# [Work task]
Set down each entry exactly as given; pictures should not appear in the copy.
[[ Input open ]]
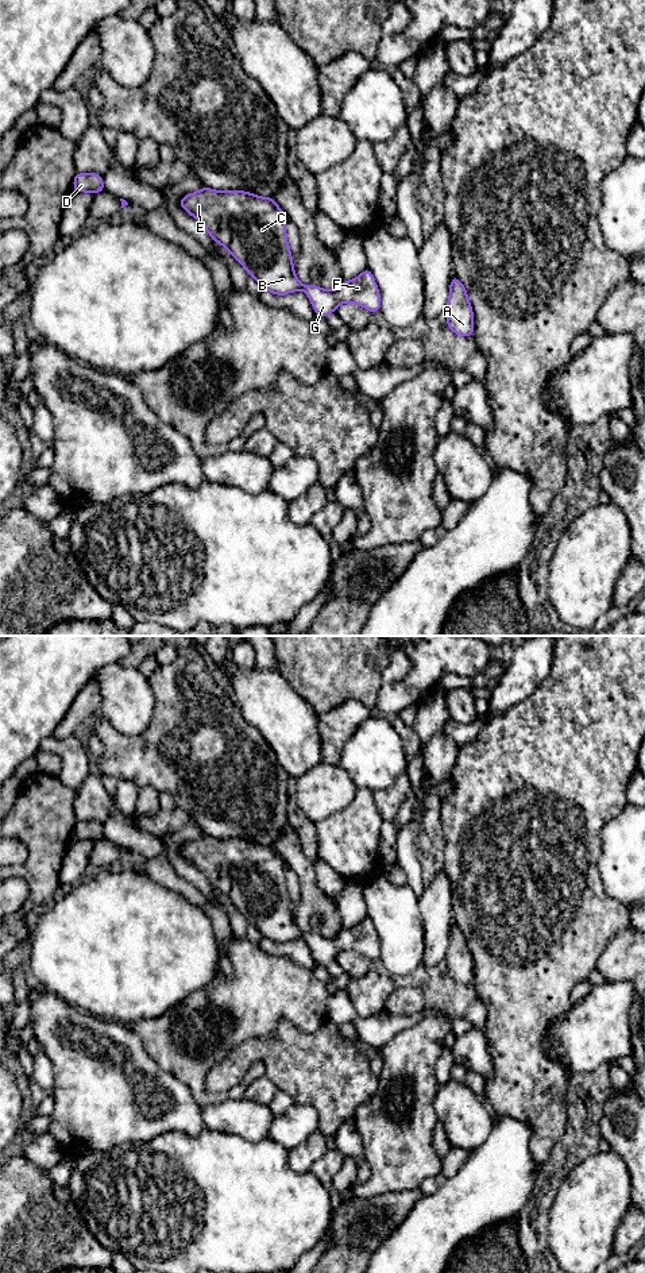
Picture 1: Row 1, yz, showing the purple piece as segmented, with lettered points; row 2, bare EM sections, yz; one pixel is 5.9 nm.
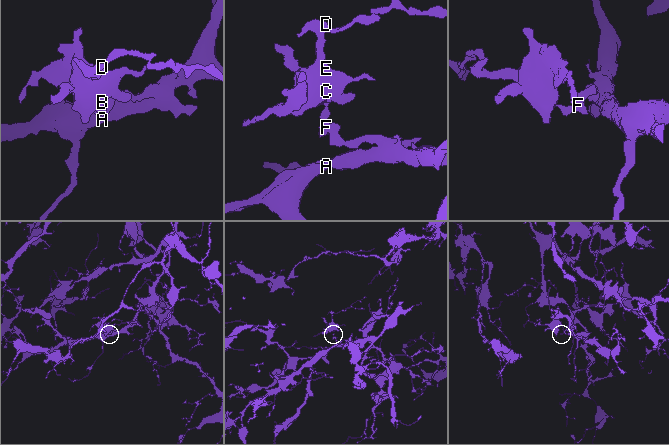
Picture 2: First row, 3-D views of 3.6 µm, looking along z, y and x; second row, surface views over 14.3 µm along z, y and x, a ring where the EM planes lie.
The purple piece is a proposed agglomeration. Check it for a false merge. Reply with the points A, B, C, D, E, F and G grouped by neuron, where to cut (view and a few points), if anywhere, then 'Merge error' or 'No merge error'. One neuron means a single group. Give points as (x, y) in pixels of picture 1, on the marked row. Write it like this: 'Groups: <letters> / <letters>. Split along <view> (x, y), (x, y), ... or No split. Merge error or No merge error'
Groups: A B C D E F G. No split. No merge error

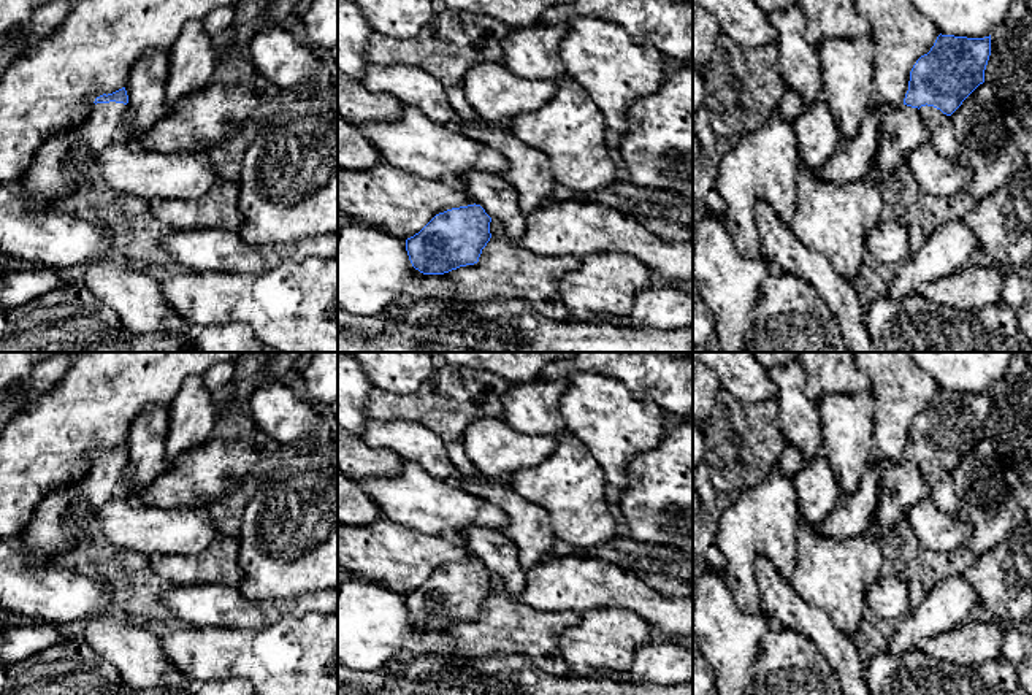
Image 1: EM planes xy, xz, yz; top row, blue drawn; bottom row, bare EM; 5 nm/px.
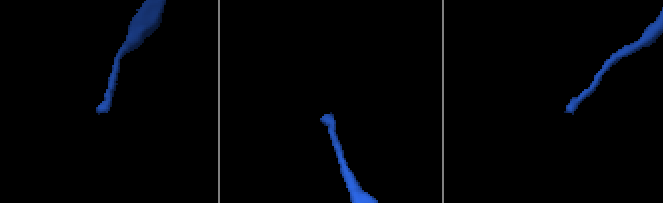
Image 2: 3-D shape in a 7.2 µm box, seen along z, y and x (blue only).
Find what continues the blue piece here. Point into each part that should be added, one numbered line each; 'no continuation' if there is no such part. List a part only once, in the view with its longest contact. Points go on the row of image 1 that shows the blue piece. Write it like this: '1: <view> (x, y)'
1: xy (64, 162)

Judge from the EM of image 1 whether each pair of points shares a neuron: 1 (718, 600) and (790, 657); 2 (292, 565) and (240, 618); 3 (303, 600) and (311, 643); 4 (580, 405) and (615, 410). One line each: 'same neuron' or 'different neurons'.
1: different neurons
2: different neurons
3: different neurons
4: same neuron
[[ Input closed ]]
# [Exercise result]
Picture 1: Row 1, yz, showing the purple piece as segmented, with lettered points; row 2, bare EM sections, yz; one pixel is 5.9 nm.
Picture 2: First row, 3-D views of 3.6 µm, looking along z, y and x; second row, surface views over 14.3 µm along z, y and x, a ring where the EM planes lie.
The purple piece is a proposed agglomeration. Check it for a false merge. Reply with the points A, B, C, D, E, F and G grouped by neuron, where to cut (view and a few points), if anywhere, then 'Merge error' or 'No merge error'. One neuron means a single group. Give points as (x, y) in pixels of picture 1, on the marked row. Write it like this: 'Groups: <letters> / <letters>. Split along <view> (x, y), (x, y), ... or No split. Merge error or No merge error'
Groups: A B C D E F G. No split. No merge error

Image 1: EM planes xy, xz, yz; top row, blue drawn; bottom row, bare EM; 5 nm/px.
Image 2: 3-D shape in a 7.2 µm box, seen along z, y and x (blue only).
Find what continues the blue piece here. Point into each part that should be added, one numbered line each; 'no continuation' if there is no such part. List a part only once, in the view with its longest contact. Points go on the row of image 1 that shows the blue piece. Write it like this: '1: <view> (x, y)'
1: xy (64, 162)

Judge from the EM of image 1 whether each pair of points shares a neuron: 1 (718, 600) and (790, 657); 2 (292, 565) and (240, 618); 3 (303, 600) and (311, 643); 4 (580, 405) and (615, 410). One line each: 'same neuron' or 'different neurons'.
1: different neurons
2: different neurons
3: different neurons
4: same neuron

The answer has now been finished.